Hindu temple in Nashville Metropolitan Area

The Sri Kasi Vishwanatha Temple is a Hindu temple located in Flint, Michigan. The temple is dedicated to Shiva, who is revered as Kasi Vishwanatha. The temple serves as a religious and cultural center for the Hindu community in Flint and the surrounding areas, providing a space for worship, cultural events, and religious education.

== Architecture ==
The Sri Kasi Vishwanatha Temple was constructed in a traditional South Indian temple design. The temple includes a gopuram (tower), intricate carvings throughout the temple, and a sanctum sanctorum (garbhagriha) where the main deity, Shiva, is enshrined. The temple's design features various Hindu deities and incorporates elements from Dravidian architecture and includes depictions of scenes from Hinduism.

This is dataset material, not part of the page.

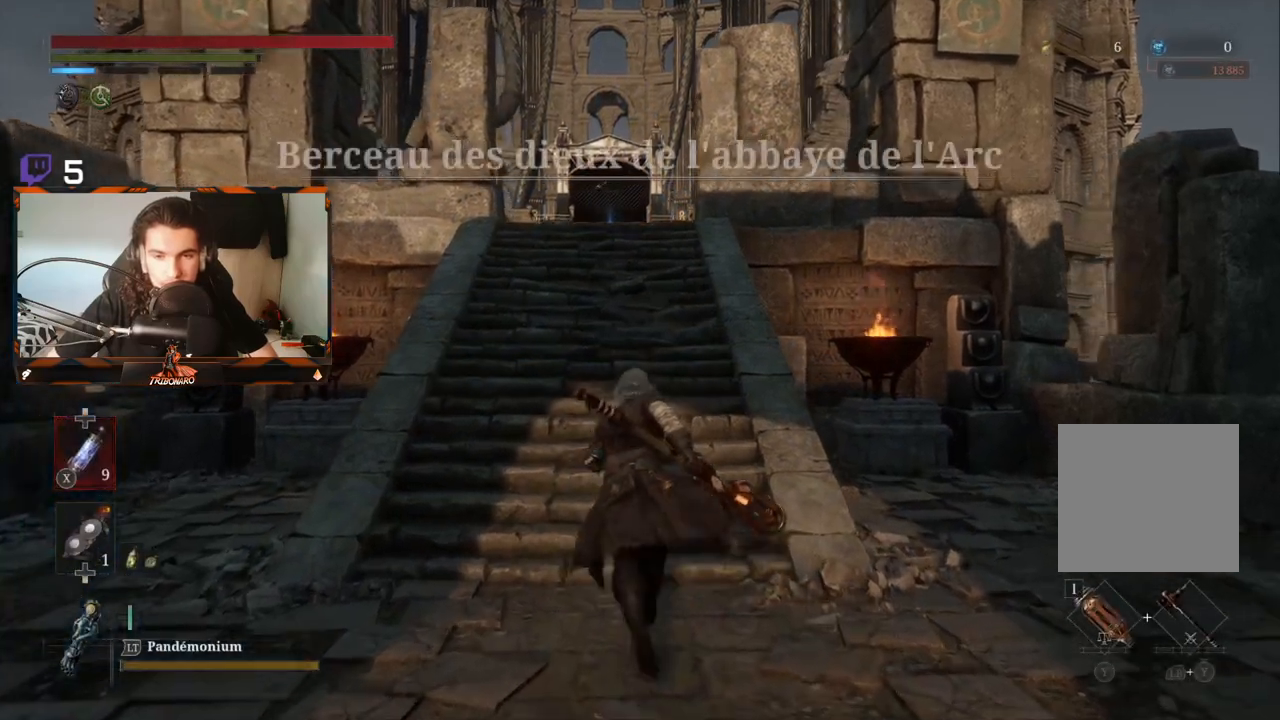
{"buttons": ["B"], "left_stick": "up", "right_stick": "center", "events": []}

The temple is named after the famous Kashi Vishwanath Temple in Varanasi, India, a temple dedicated to Shiva. The temple's name was taken to provide spiritual harmony with one of Hinduism's most revered sites.

== Deities ==
The main shrine is dedicated to Shiva. In addition, the temple also has the images of deities, including Parvati, Ganesha, Murugan.

==Design==
The temple is 65 feet tall at its peak with more than 126 deities sculpted into the facade of the temple, several of which are also represented by mutris inside. It has carvings on every single pillar of various Hindu deities and is made almost entirely out of white limestone. The interior boasts a prayer hall and a Cafeteria.